Fermenting vegetables can feel like a mysterious, risky thing.
Or, it did to me, anyway. And the first time I did it? I hated the results.
It was back in the infamous days of starting my half-baked adventures with the Nourishing Traditions cookbook. I made ginger carrots, since that’s what Sally says is the fermented vegetable most palatable to the newbie.
She was wrong. I let that quart of lacto-fermented carrots sit in my refrigerator for almost a year, hoping I’d wake up one day and like them. I finally dumped the quart when we moved.
Eating fermented veggies was always a struggle for me — I just didn’t have a taste for them. But when I started the GAPS diet, I was required to eat them with every meal — the probiotic value of those ferments is a huge help in digestion and balancing gut flora. I whipped up my first batch of sauerkraut just before starting the intro diet, and had my first taste during the second week.
I loved it. Something had changed.
I’m not sure if it was that I was starving to death that first week (blinding hunger will certainly change how things taste), or if it was the fact that I cultured my kraut with just salt, not whey — but I’ve continued to love it, and even crave other fermented veggies as well — dilly carrot sticks and beet relish are among my daily binges.
So what’s the difference between veggies fermented with salt and those using whey (the liquid that separates from yogurt, or leftover from making cheese — I get mine from straining homemade yogurt)? I checked with the experts, the guys over at Fermenti Artisan, to get an answer.
In short, using whey provides for a much quicker ferment. It’s also more consistent, and offers a larger yield (you usually don’t have to scrape off browned pieces from the top because the cabbage ferments more quickly, less susceptible to oxidation). For those guys, selling ferments to the public in large quantities, these things are all important. But for me, since I prefer the flavor of a salt-only ferment, I choose to lose a little cabbage and skip the whey (in case you’re wondering, all of the bacteria in a salt-only ferment comes from the cabbage itself — which is why buying organic cabbage is important).
As a bonus, this kraut can be started at home by just about anyone, even if you don’t have whey on-hand. All you really need is organic cabbage, salt, a wooden spoon, and a canning jar or two. A teaspoon or two of your favorite herb seed (caraway, dill, fennel, etc.) will add flavor.
And, of course, an ounce or two of patience. Your kraut won’t be ready for a week, and the ideal time to consume it is after several weeks. So starting a jar means you’ll be enjoying it in about a month (I start a new jar when I get halfway down my current stash).
If you’re interested in learning more, and are local to Indy, there will be a class on Thursday, April 19, at 6pm at City Market. The class will be taught by the guys at Fermenti Artisan with additional info from Kate Payne, author of The Hip Girls Guide to Homemaking, who’s coming to town for another visit. If you’d like to learn more and are not local, may I suggest a new book written by my online friend Wardeh Harmon of GNOWFGLINS — The Complete Idiot’s Guide to Fermenting Foods. It’s hot off the presses!
Or, if a simple brined kraut will do ya, grab a head of cabbage and get those juices flowing — let me know how it goes!
Recipe: Simple Sauerkraut
- 1 medium (about 2 pounds) head organic* cabbage
- 2 tsp sea salt, plus more for brine
- 1/2 tsp caraway, dill, or fennel seeds
- sliced onions and/or chopped peeled apple (optional)

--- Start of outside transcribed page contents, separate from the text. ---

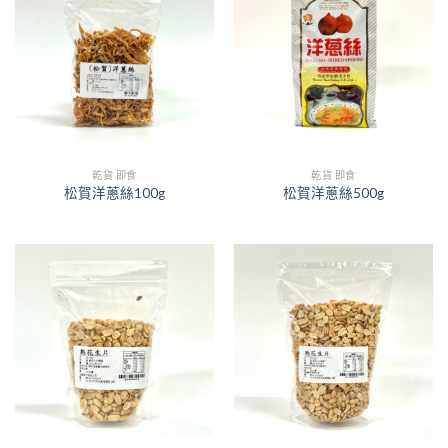
乾貨 即食
乾貨 即食
松賀洋蔥絲100g
松賀洋蔥絲500g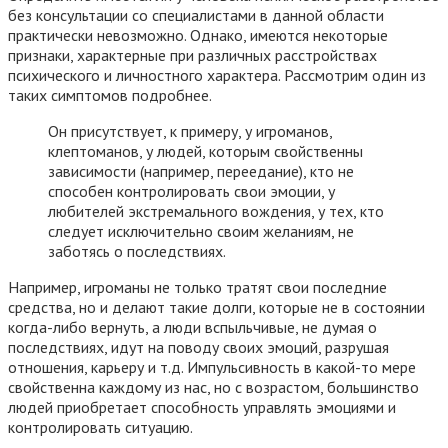
без консультации со специалистами в данной области
практически невозможно. Однако, имеются некоторые
признаки, характерные при различных расстройствах
психического и личностного характера. Рассмотрим один из
таких симптомов подробнее.
Он присутствует, к примеру, у игроманов,
клептоманов, у людей, которым свойственны
зависимости (например, переедание), кто не
способен контролировать свои эмоции, у
любителей экстремального вождения, у тех, кто
следует исключительно своим желаниям, не
заботясь о последствиях.
Например, игроманы не только тратят свои последние
средства, но и делают такие долги, которые не в состоянии
когда-либо вернуть, а люди вспыльчивые, не думая о
последствиях, идут на поводу своих эмоций, разрушая
отношения, карьеру и т.д. Импульсивность в какой-то мере
свойственна каждому из нас, но с возрастом, большинство
людей приобретает способность управлять эмоциями и
контролировать ситуацию.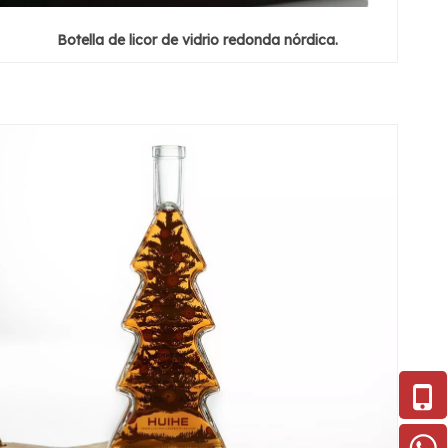
Botella de licor de vidrio redonda nórdica.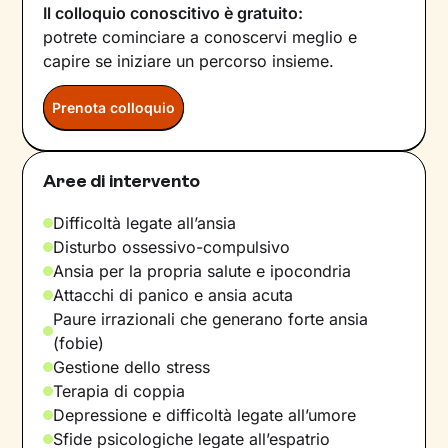
Il colloquio conoscitivo è gratuito:
potrete cominciare a conoscervi meglio e
capire se iniziare un percorso insieme.
Prenota colloquio
Aree di intervento
Difficoltà legate all’ansia
Disturbo ossessivo-compulsivo
Ansia per la propria salute e ipocondria
Attacchi di panico e ansia acuta
Paure irrazionali che generano forte ansia
(fobie)
Gestione dello stress
Terapia di coppia
Depressione e difficoltà legate all’umore
Sfide psicologiche legate all’espatrio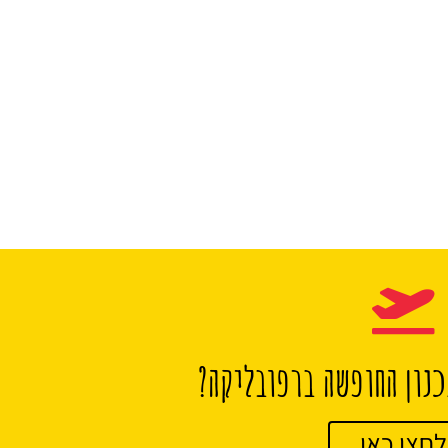
נון החופשה ברפובליקה?
לחצו כאן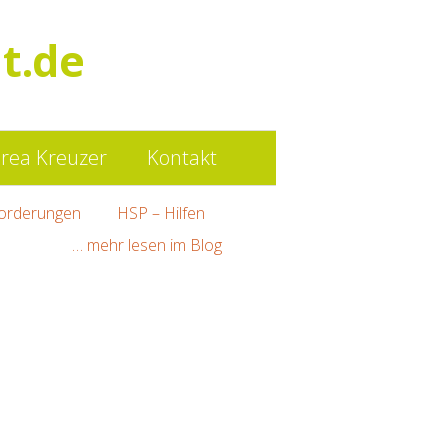
Such
t.de
nach:
rea Kreuzer
Kontakt
orderungen
HSP – Hilfen
… mehr lesen im Blog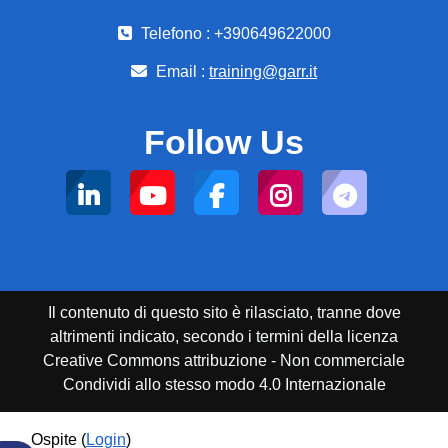
Telefono : +390649622000
Email :
training@garr.it
Follow Us
Il contenuto di questo sito è rilasciato, tranne dove
altrimenti indicato, secondo i termini della licenza
Creative Commons attribuzione - Non commerciale
Condividi allo stesso modo 4.0 Internazionale
Ospite (
Login
)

- 1 quart-sized canning jar, plus an additional pint jar if necessary
- Rinse cabbage and remove any browned outer leaves. Using a large chef’s knife, cut the head into 4 quarters, cutting pole-to-pole (this is a great affordable chef’s knife)
- Remove the core by cutting at a diagonal along the stem (see photos above). With each core laying on its side, cut thin strips of cabbage.

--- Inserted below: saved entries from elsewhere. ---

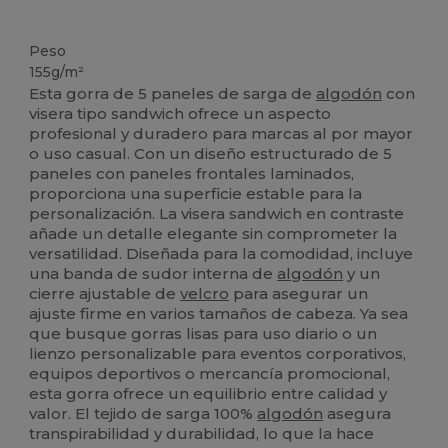
Alto stock
Peso
155g/m²
Esta gorra de 5 paneles de sarga de
algodón
con
visera tipo sandwich ofrece un aspecto
profesional y duradero para marcas al por mayor
o uso casual. Con un diseño estructurado de 5
paneles con paneles frontales laminados,
proporciona una superficie estable para la
personalización. La visera sandwich en contraste
añade un detalle elegante sin comprometer la
versatilidad. Diseñada para la comodidad, incluye
una banda de sudor interna de
algodón
y un
cierre ajustable de
velcro
para asegurar un
ajuste firme en varios tamaños de cabeza. Ya sea
que busque gorras lisas para uso diario o un
lienzo personalizable para eventos corporativos,
equipos deportivos o mercancía promocional,
esta gorra ofrece un equilibrio entre calidad y
valor. El tejido de sarga 100%
algodón
asegura
transpirabilidad y durabilidad, lo que la hace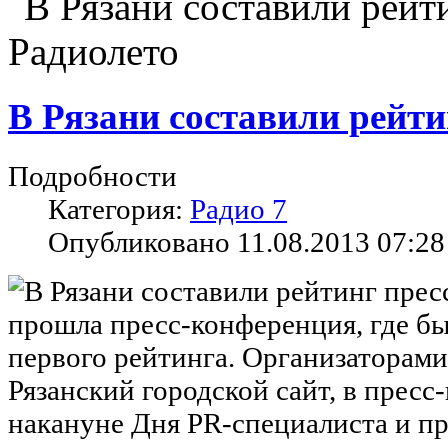
Радиолето
В Рязани составили рейти
Подробности
Категория:
Радио 7
Опубликовано 11.08.2013 07:28
прошла пресс-конференция, где б
первого рейтинга. Организаторам
Рязанский городской сайт, в пресс
накануне Дня PR-специалиста и п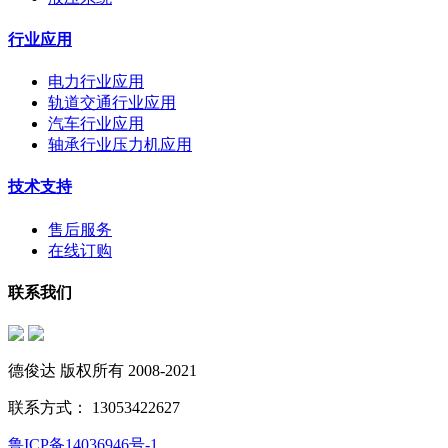
行业应用
电力行业应用
轨道交通行业应用
汽车行业应用
轴承行业压力机应用
技术支持
售后服务
在线订购
联系我们
德俊达 版权所有 2008-2021
联系方式： 13053422627
鲁ICP备14036946号-1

- Place cabbage in a large bowl, and toss with 2 tsp sea salt. Let sit at room temperature (uncovered ok) for 20-30 minutes.

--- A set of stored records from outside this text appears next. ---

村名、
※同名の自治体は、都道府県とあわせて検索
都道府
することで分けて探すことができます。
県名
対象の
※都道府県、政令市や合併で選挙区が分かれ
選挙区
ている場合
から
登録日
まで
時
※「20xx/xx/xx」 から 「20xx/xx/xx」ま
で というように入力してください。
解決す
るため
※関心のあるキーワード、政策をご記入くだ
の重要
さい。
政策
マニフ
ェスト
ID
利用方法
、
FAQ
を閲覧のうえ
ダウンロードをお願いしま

- Using a thick wooden spoon or meat tenderizer (a kraut pounder is on my gift list!), pound the cabbage for about 5 minutes to help release juices.
- Layer cabbage with optional onions & apples and seeds in a quart-sized glass canning jar. Really pack the vegetables in the jar.
- If more liquid is needed, make additional brine water: dissolve 1 tsp salt in 2 cups room-temperature filtered water. Pour this into the jars until the cabbage is covered.
- Place lids on the jars, but loosely. Place on a shelf or counter of your kitchen, and let sit for 7 days (it helps me to mark the date on the lid with a dry-erase marker).
- Remove any darkened vegetables from the top layer, and transfer lidded jar to the refrigerator. Kraut will continue to mellow for 3 or 4 weeks, but it’s safe to consume immediately. Will keep for several months in the refrigerator.
* Organic cabbage is important, as conventionally-raised cabbage could be bereft of bacteria needed to encourage fermentation.